● **READING TEXT**

In the course of local history research and the incessant reading of old newspapers, I frequently come across little odds and ends that don’t always lend themselves to stories of greater depth, but are  at least amusing, or interesting or thought-provoking.  I thought it might be best to share some of these little gems with Toledo Gazette readers.

Toledo Alderman Visits The Tenderloin

Here’s one I haven’t verified yet, but a story that made the wire services in 1899 and carried in several newspapers claimed than a Toledo City alderman, who was visiting New York City made a stop in that’s town’s notorious vice-district, the Tenderloin and stopped by the police station to see if the cops would show him around. He said” I thought I’d drop by a see the Tenderloin so I can tell the boys at home all about it.” The cops said he was a small man in a fur cap, wore gold-rimmed spectacles, had brown whiskers and smoked big cigars and even gave the sergeant his card, but the paper didn’t identify him. When they police mentioned they had a murder earlier in the evening, the Toledo alderman said “He would have kinder liked to have seen it”. It is said he spent the rest of the evening at a resort(brothel) in the Tenderloin, passing out badges from Toledo with a picture of a frog on them promoting Toledo as the Ohio Centennial City for 1902.

● **DATA LINES**
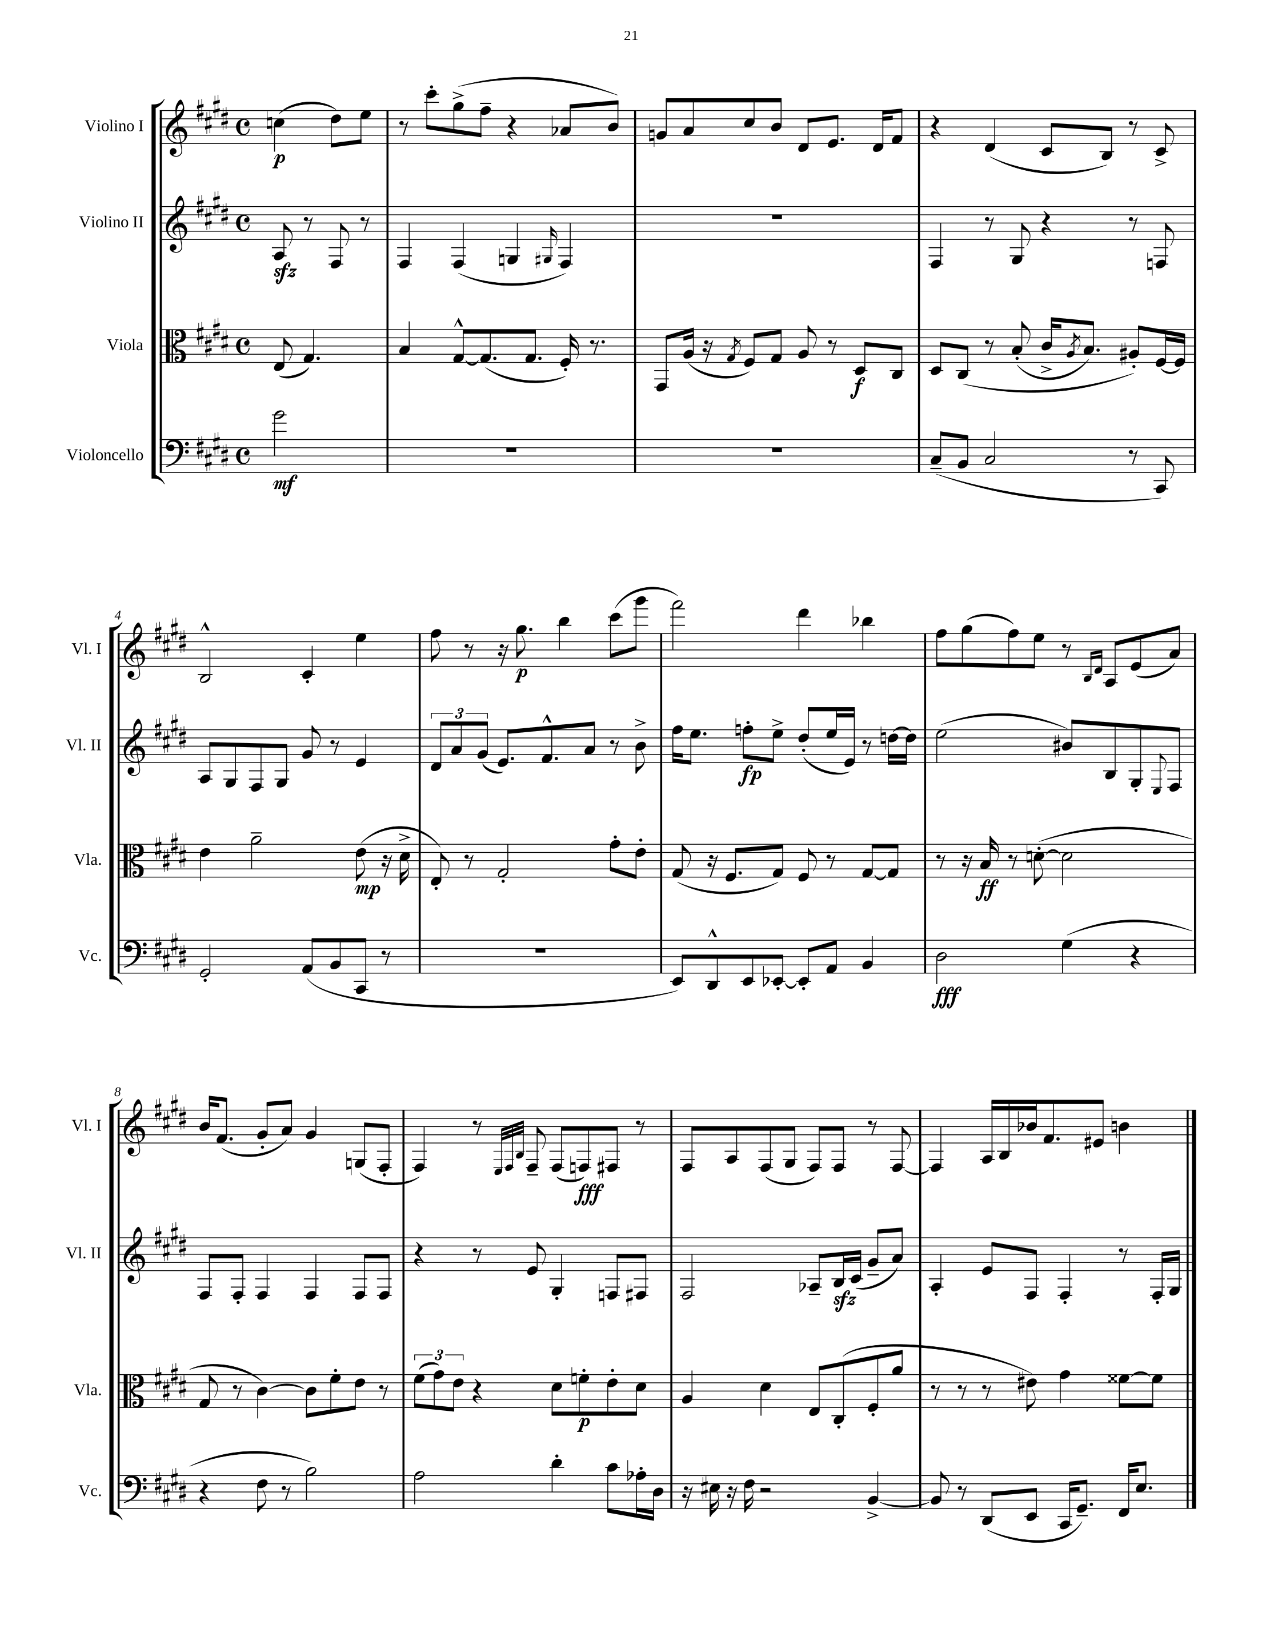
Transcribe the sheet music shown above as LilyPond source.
--
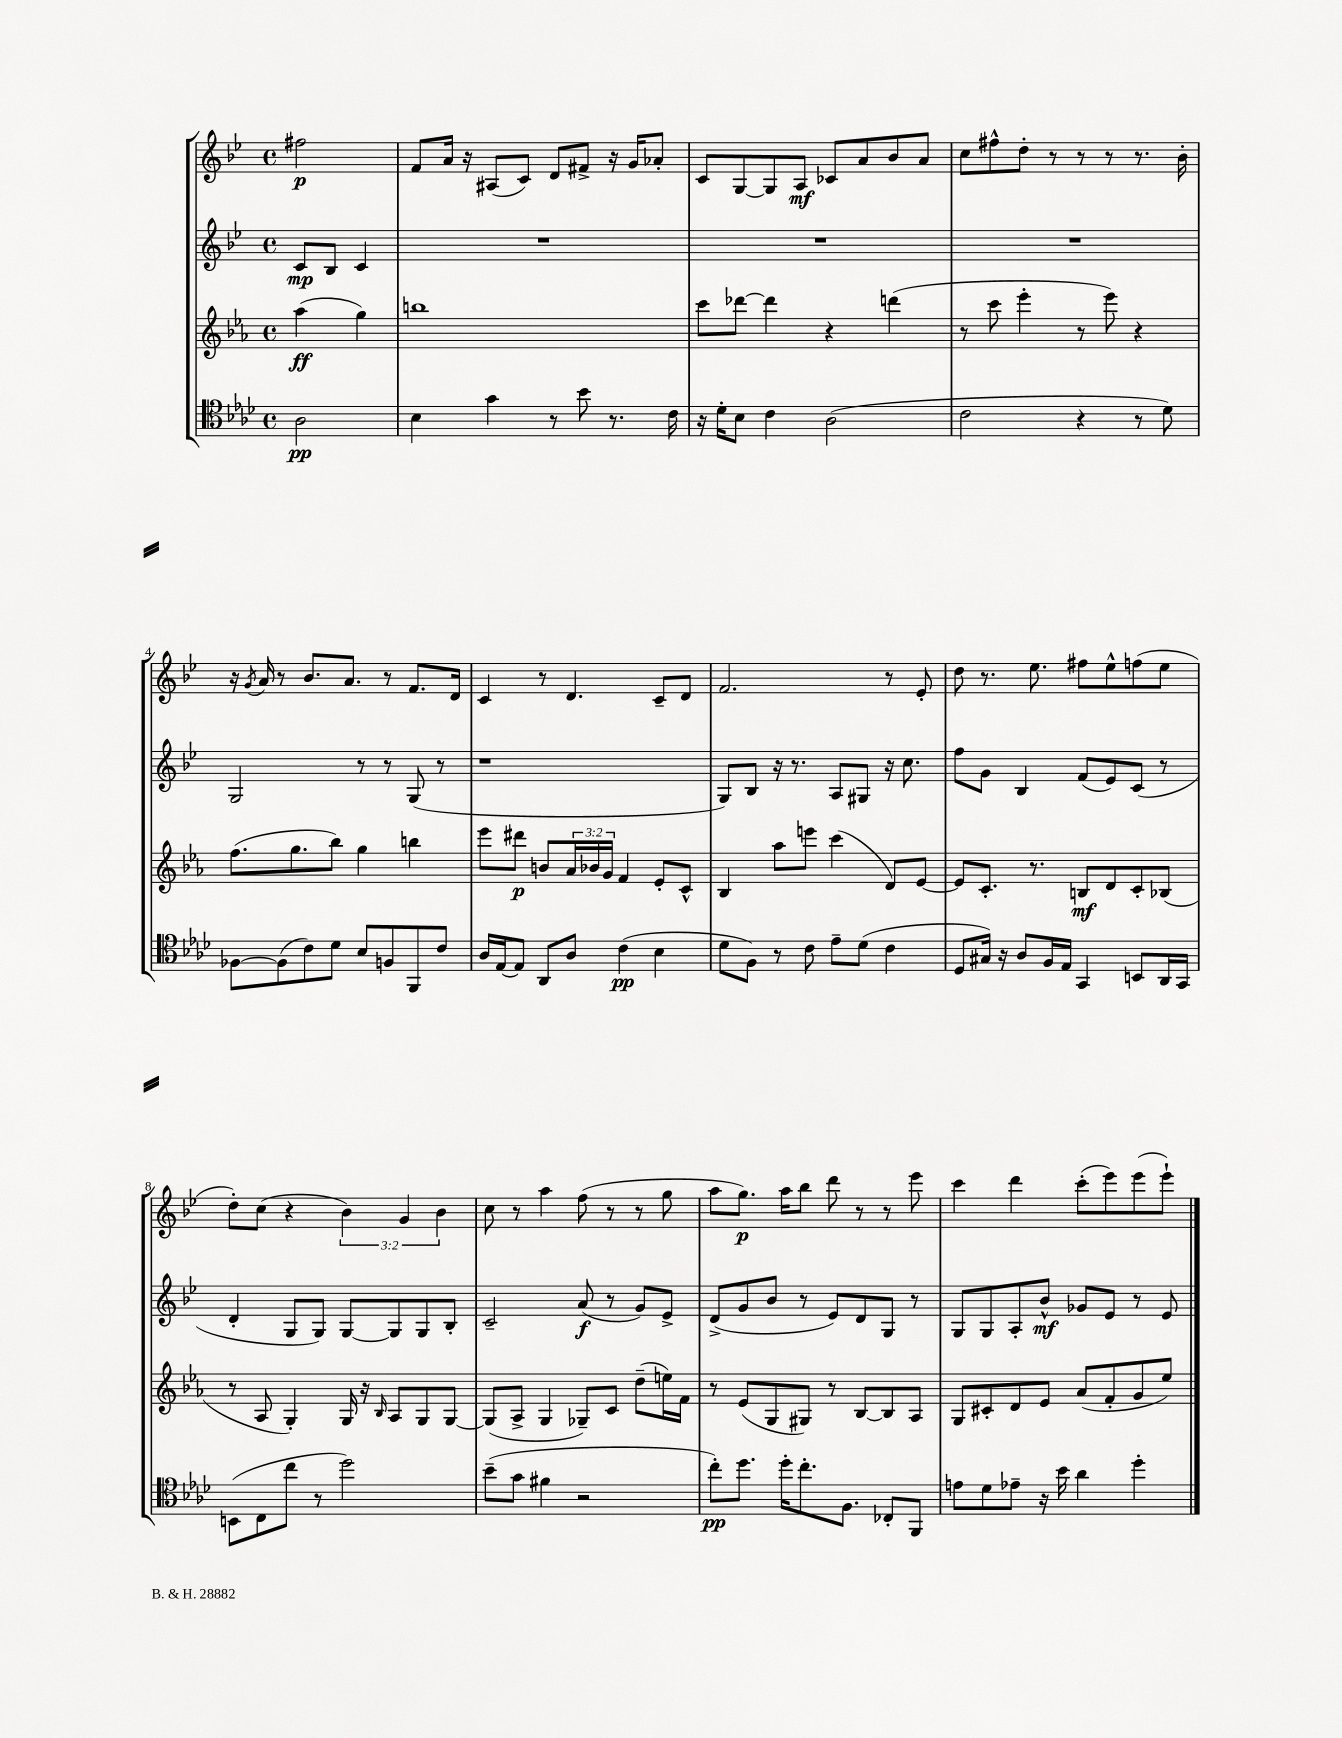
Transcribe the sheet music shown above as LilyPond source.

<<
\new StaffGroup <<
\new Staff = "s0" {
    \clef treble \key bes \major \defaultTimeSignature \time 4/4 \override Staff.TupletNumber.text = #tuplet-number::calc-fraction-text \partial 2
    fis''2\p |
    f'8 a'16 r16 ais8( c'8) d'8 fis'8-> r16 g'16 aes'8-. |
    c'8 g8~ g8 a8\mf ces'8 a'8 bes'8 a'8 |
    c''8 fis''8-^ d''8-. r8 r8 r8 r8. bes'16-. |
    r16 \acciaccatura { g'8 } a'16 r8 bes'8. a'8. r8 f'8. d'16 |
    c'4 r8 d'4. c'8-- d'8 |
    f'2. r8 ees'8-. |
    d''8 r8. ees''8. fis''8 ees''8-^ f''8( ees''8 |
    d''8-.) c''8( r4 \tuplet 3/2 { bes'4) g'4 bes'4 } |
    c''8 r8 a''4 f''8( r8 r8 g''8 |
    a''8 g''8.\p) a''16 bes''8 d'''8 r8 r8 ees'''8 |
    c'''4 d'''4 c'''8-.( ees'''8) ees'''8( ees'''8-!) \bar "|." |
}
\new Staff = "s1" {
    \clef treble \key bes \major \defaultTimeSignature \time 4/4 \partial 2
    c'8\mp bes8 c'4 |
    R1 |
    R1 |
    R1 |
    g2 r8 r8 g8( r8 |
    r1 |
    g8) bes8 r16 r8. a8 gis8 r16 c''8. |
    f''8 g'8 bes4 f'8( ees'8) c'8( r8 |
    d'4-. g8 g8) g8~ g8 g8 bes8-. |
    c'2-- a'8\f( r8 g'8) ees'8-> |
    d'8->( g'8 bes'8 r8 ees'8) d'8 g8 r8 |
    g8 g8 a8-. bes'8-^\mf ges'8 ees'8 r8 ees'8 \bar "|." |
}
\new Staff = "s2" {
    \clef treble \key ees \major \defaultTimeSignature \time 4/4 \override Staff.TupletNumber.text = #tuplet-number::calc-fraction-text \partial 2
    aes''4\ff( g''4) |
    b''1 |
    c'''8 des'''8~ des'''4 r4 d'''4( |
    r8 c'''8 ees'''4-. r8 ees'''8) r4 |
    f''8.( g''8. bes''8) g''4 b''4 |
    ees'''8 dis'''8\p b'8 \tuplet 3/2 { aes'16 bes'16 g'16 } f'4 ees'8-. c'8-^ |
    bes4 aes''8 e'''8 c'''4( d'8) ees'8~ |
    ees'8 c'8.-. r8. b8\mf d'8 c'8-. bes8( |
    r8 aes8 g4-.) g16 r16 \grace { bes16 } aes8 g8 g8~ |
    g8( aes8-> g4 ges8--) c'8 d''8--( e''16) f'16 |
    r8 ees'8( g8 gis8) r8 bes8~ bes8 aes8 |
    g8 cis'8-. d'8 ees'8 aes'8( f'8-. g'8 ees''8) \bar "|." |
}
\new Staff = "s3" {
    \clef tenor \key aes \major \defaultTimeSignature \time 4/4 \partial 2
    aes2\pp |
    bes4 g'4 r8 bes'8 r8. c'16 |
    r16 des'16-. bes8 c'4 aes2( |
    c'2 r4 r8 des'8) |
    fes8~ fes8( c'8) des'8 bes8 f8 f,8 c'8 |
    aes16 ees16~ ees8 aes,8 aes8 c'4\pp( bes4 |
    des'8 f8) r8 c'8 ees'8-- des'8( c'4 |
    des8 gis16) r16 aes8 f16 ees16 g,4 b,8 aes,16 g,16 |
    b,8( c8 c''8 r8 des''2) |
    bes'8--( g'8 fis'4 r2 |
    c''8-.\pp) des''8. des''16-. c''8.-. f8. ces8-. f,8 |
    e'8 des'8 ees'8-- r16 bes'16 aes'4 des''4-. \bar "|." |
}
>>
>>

● **WHAT YOU NEED TO DO**
#1 Please copy out the part of the Toledo alderman text above that opens with the words containing "In the course" and closes with "Toledo Gazette readers.".
#2 According to the Toledo alderman text, what picture was on the badges the alderman passed out?

● **OUTPUTS FOR THE TASKS**
#1
In the course of local history research and the incessant reading of old newspapers, I frequently come across little odds and ends that don’t always lend themselves to stories of greater depth, but are  at least amusing, or interesting or thought-provoking.  I thought it might be best to share some of these little gems with Toledo Gazette readers.

#2 A frog.